The unique promise of this book is that it will help you clear the clutter for good, by taking a very different approach to the process. SHED goes far beyond just “throwing things away” and helps you avoid the most common pitfalls of decluttering. How?
- By ensuring you are doing it for the right reason—“to get unstuck” rather than to get organized
- By teaching you what you do before and after getting rid of things to make sure your efforts last
- By changing your view of clutter from “just junk” to what I call a Point of Entry—an opportunity for real transformation
How SHED Works
SHED involves four steps for methodically releasing the objects and activities that represent the past so you can mobilize in the face of change. By breaking the process down into practical, nameable steps, you can move forward at a pace that is most comfortable for you; kind of like driving a car, you can speed up or slow down whenever you want.
This book is organized into five parts. This first section, called Getting Unstuck, helps you prepare to SHED by defining the process, and then walking you through two important steps, Name Your Theme and Inventory What’s Weighing You Down, which help you prepare for a successful SHED. Name Your Theme will help you articulate your vision for the future, no matter how vague it feels right now, and Inventory What’s Weighing You Down will help you find the best opportunities to begin.

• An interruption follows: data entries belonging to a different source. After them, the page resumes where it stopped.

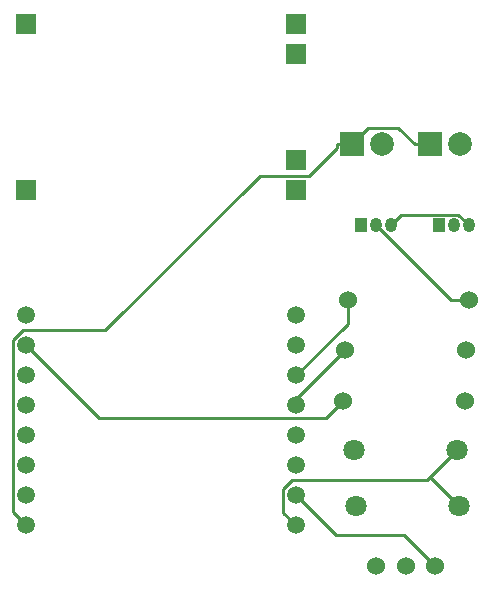
<source format=gbl>
G04 Layer: BottomLayer*
G04 EasyEDA v6.5.47, 2024-10-06 10:13:02*
G04 ffcbb33f17924234841025c486cc4069,e014b3835f5d4d88964e6d66dd9d747e,10*
G04 Gerber Generator version 0.2*
G04 Scale: 100 percent, Rotated: No, Reflected: No *
G04 Dimensions in millimeters *
G04 leading zeros omitted , absolute positions ,4 integer and 5 decimal *
%FSLAX45Y45*%
%MOMM*%

%ADD10C,0.2540*%
%ADD11C,1.8000*%
%ADD12R,2.0000X2.0000*%
%ADD13C,2.0000*%
%ADD14R,1.0000X1.2000*%
%ADD15O,0.9999979999999999X1.1999976*%
%ADD16C,1.5080*%
%ADD17R,1.8000X1.8000*%
%ADD18C,1.5240*%

%LPD*%
D10*
X3587089Y4965700D02*
G01*
X3442639Y4821250D01*
X1516049Y4821250D01*
X901700Y5435600D01*
X3599789Y5397500D02*
G01*
X3187700Y4985410D01*
X3187700Y4927600D01*
X3625189Y5816600D02*
G01*
X3625189Y5619089D01*
X3187700Y5181600D01*
X4648200Y6451600D02*
G01*
X4560112Y6539687D01*
X4075887Y6539687D01*
X3987800Y6451600D01*
X4364812Y3568700D02*
G01*
X4102201Y3831310D01*
X3521989Y3831310D01*
X3187700Y4165600D01*
X4321200Y4318000D02*
G01*
X4549800Y4546600D01*
X3187700Y3911600D02*
G01*
X3079267Y4020032D01*
X3079267Y4219346D01*
X3152520Y4292600D01*
X4295800Y4292600D01*
X4321200Y4318000D01*
X4562500Y4076700D02*
G01*
X4321200Y4318000D01*
X4655210Y5816600D02*
G01*
X4495800Y5816600D01*
X3860800Y6451600D01*
X4318000Y7137400D02*
G01*
X4190085Y7137400D01*
X4190085Y7137400D02*
G01*
X4050131Y7277354D01*
X3797554Y7277354D01*
X3657600Y7137400D01*
X3657600Y7137400D02*
G01*
X3529685Y7137400D01*
X901700Y3911600D02*
G01*
X791819Y4021480D01*
X791819Y5477611D01*
X876807Y5562600D01*
X1570609Y5562600D01*
X2880969Y6872960D01*
X3297224Y6872960D01*
X3529685Y7105421D01*
X3529685Y7137400D01*
D11*
G01*
X3679799Y4546600D03*
G01*
X4549800Y4546600D03*
G01*
X3692499Y4076700D03*
G01*
X4562500Y4076700D03*
D12*
G01*
X3657600Y7137400D03*
D13*
G01*
X3911600Y7137400D03*
D12*
G01*
X4318000Y7137400D03*
D13*
G01*
X4572000Y7137400D03*
D14*
G01*
X3733800Y6451600D03*
D15*
G01*
X3860800Y6451600D03*
G01*
X3987800Y6451600D03*
D14*
G01*
X4394200Y6451600D03*
D15*
G01*
X4521200Y6451600D03*
G01*
X4648200Y6451600D03*
D16*
G01*
X3187700Y3911600D03*
G01*
X901700Y3911600D03*
G01*
X3187700Y5689600D03*
G01*
X3187700Y5435600D03*
G01*
X3187700Y5181600D03*
G01*
X3187700Y4927600D03*
G01*
X3187700Y4673600D03*
G01*
X3187700Y4419600D03*
G01*
X3187700Y4165600D03*
G01*
X901700Y5689600D03*
G01*
X901700Y5435600D03*
G01*
X901700Y5181600D03*
G01*
X901700Y4927600D03*
G01*
X901700Y4673600D03*
G01*
X901700Y4419600D03*
G01*
X901700Y4165600D03*
D17*
G01*
X904494Y8154923D03*
G01*
X904494Y6754876D03*
G01*
X3184906Y8154923D03*
G01*
X3184906Y6754876D03*
G01*
X3184906Y7901762D03*
G01*
X3184906Y7008876D03*
D18*
G01*
X3587089Y4965700D03*
G01*
X4617110Y4965700D03*
G01*
X3625189Y5816600D03*
G01*
X4655210Y5816600D03*
G01*
X3599789Y5397500D03*
G01*
X4629810Y5397500D03*
G01*
X4364786Y3568700D03*
G01*
X4114800Y3568700D03*
G01*
X3864813Y3568700D03*
M02*

</source>
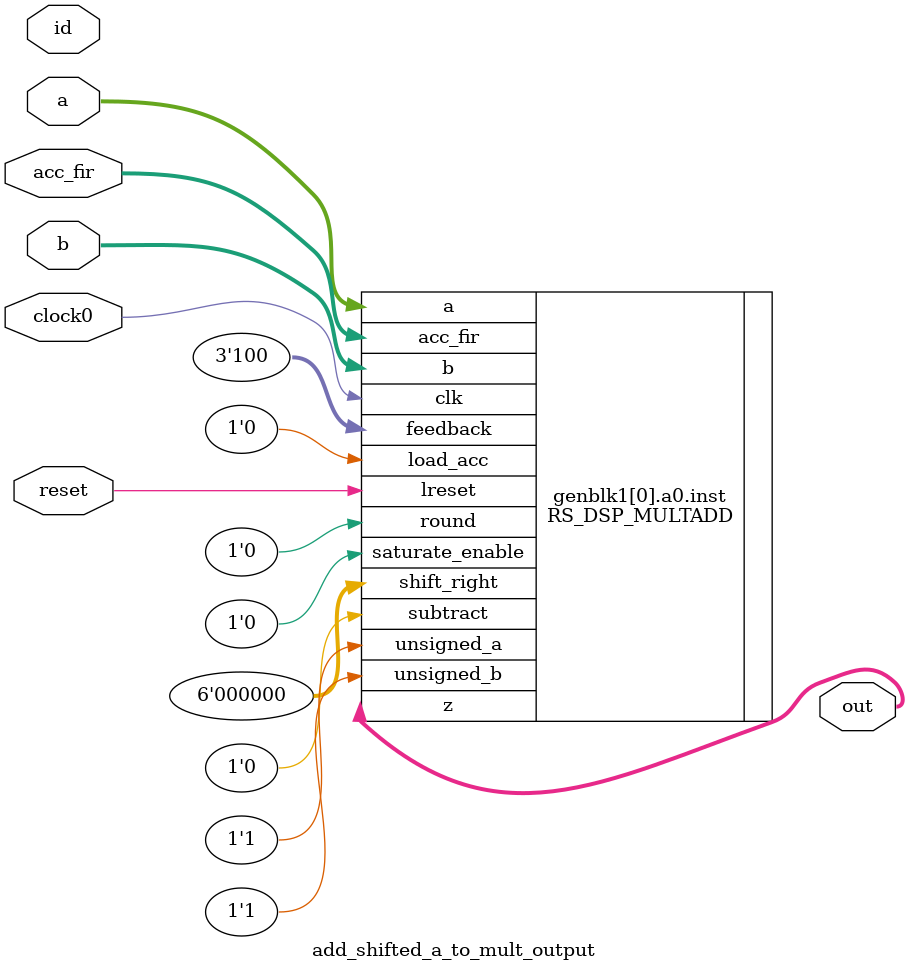
<source format=v>
/* Generated by Yosys 0.18+10 (git sha1 dbdaf0117, gcc 11.2.0 -fPIC -Os) */

module add_shifted_a_to_mult_output(clock0, reset, b, acc_fir, id, out, a);
  input [19:0] a;
  input [5:0] acc_fir;
  input [17:0] b;
  input clock0;
  input [0:-1] id;
  output [37:0] out;
  input reset;
  (* src = "/nfs_project/gemini/DV/usmanqadir/jira_repo/Jira_Testcase/RIGELIP-5/./rtl/add_shifted_a_to_mult_output.v:3" *)
  (* src = "/nfs_project/gemini/DV/usmanqadir/jira_repo/Jira_Testcase/RIGELIP-5/./rtl/add_shifted_a_to_mult_output.v:3" *)
  wire [19:0] a;
  (* src = "/nfs_project/gemini/DV/usmanqadir/jira_repo/Jira_Testcase/RIGELIP-5/./rtl/add_shifted_a_to_mult_output.v:6" *)
  (* src = "/nfs_project/gemini/DV/usmanqadir/jira_repo/Jira_Testcase/RIGELIP-5/./rtl/add_shifted_a_to_mult_output.v:6" *)
  wire [5:0] acc_fir;
  (* src = "/nfs_project/gemini/DV/usmanqadir/jira_repo/Jira_Testcase/RIGELIP-5/./rtl/add_shifted_a_to_mult_output.v:4" *)
  (* src = "/nfs_project/gemini/DV/usmanqadir/jira_repo/Jira_Testcase/RIGELIP-5/./rtl/add_shifted_a_to_mult_output.v:4" *)
  wire [17:0] b;
  (* src = "/nfs_project/gemini/DV/usmanqadir/jira_repo/Jira_Testcase/RIGELIP-5/./rtl/add_shifted_a_to_mult_output.v:5" *)
  (* src = "/nfs_project/gemini/DV/usmanqadir/jira_repo/Jira_Testcase/RIGELIP-5/./rtl/add_shifted_a_to_mult_output.v:5" *)
  wire clock0;
  (* src = "/nfs_project/gemini/DV/usmanqadir/jira_repo/Jira_Testcase/RIGELIP-5/./rtl/add_shifted_a_to_mult_output.v:7" *)
  (* src = "/nfs_project/gemini/DV/usmanqadir/jira_repo/Jira_Testcase/RIGELIP-5/./rtl/add_shifted_a_to_mult_output.v:7" *)
  wire [0:-1] id;
  (* src = "/nfs_project/gemini/DV/usmanqadir/jira_repo/Jira_Testcase/RIGELIP-5/./rtl/add_shifted_a_to_mult_output.v:8" *)
  (* src = "/nfs_project/gemini/DV/usmanqadir/jira_repo/Jira_Testcase/RIGELIP-5/./rtl/add_shifted_a_to_mult_output.v:8" *)
  wire [37:0] out;
  (* src = "/nfs_project/gemini/DV/usmanqadir/jira_repo/Jira_Testcase/RIGELIP-5/./rtl/add_shifted_a_to_mult_output.v:5" *)
  (* src = "/nfs_project/gemini/DV/usmanqadir/jira_repo/Jira_Testcase/RIGELIP-5/./rtl/add_shifted_a_to_mult_output.v:5" *)
  wire reset;
  (* hdlname = "genblk1[0].a0 inst" *)
  RS_DSP_MULTADD #(
    .MODE_BITS(80'h000000000000000a5a5a)
  ) \genblk1[0].a0.inst  (
    .a(a),
    .acc_fir(acc_fir),
    .b(b),
    .clk(clock0),
    .feedback(3'h4),
    .load_acc(1'h0),
    .lreset(reset),
    .round(1'h0),
    .saturate_enable(1'h0),
    .shift_right(6'h00),
    .subtract(1'h0),
    .unsigned_a(1'h1),
    .unsigned_b(1'h1),
    .z(out)
  );
endmodule

</source>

The next four parts of the book are designed to take you through each step of the process:
- Step 1:Separate the treasures. Slow down and take time to understand the emotional attachment you have to the clutter. Then identify and unearth the gems that energize you and have true value for the next chapter of your life.
- Step 2:Heave the trash. Once you have selected the items worth saving, completely relinquish that which represents the past by letting go of everything that is no longer relevant. This includes a radical release of any activity or object that depletes you rather than energizes you, and creates a large opening of time and energy.
- Step 3:Embrace your identity. Recognize that you are who you are without your stuff. This is your opportunity to reconnect to your most authentic self and pull your identity from within.
- Step 4:Drive yourself forward. Experiment with filling your space and schedule with activities, experiences, and items related to your theme for the future, until you settle on the ones that feel right for you.
The four steps of SHED enable you to manage your way through change optimistically so that your transition is mindful, complete, and rewarding. In my experience helping clients through change, I’ve found that most of us blindly find our way through transitions, as we are driven by fear, confusion, and guesswork. Working without a framework, people often default to one or two parts of the process, while skipping other steps entirely. When you miss a step, or go through them out of order, you miss the opportunity to use each transition as a way to grow and nurture your most authentic self.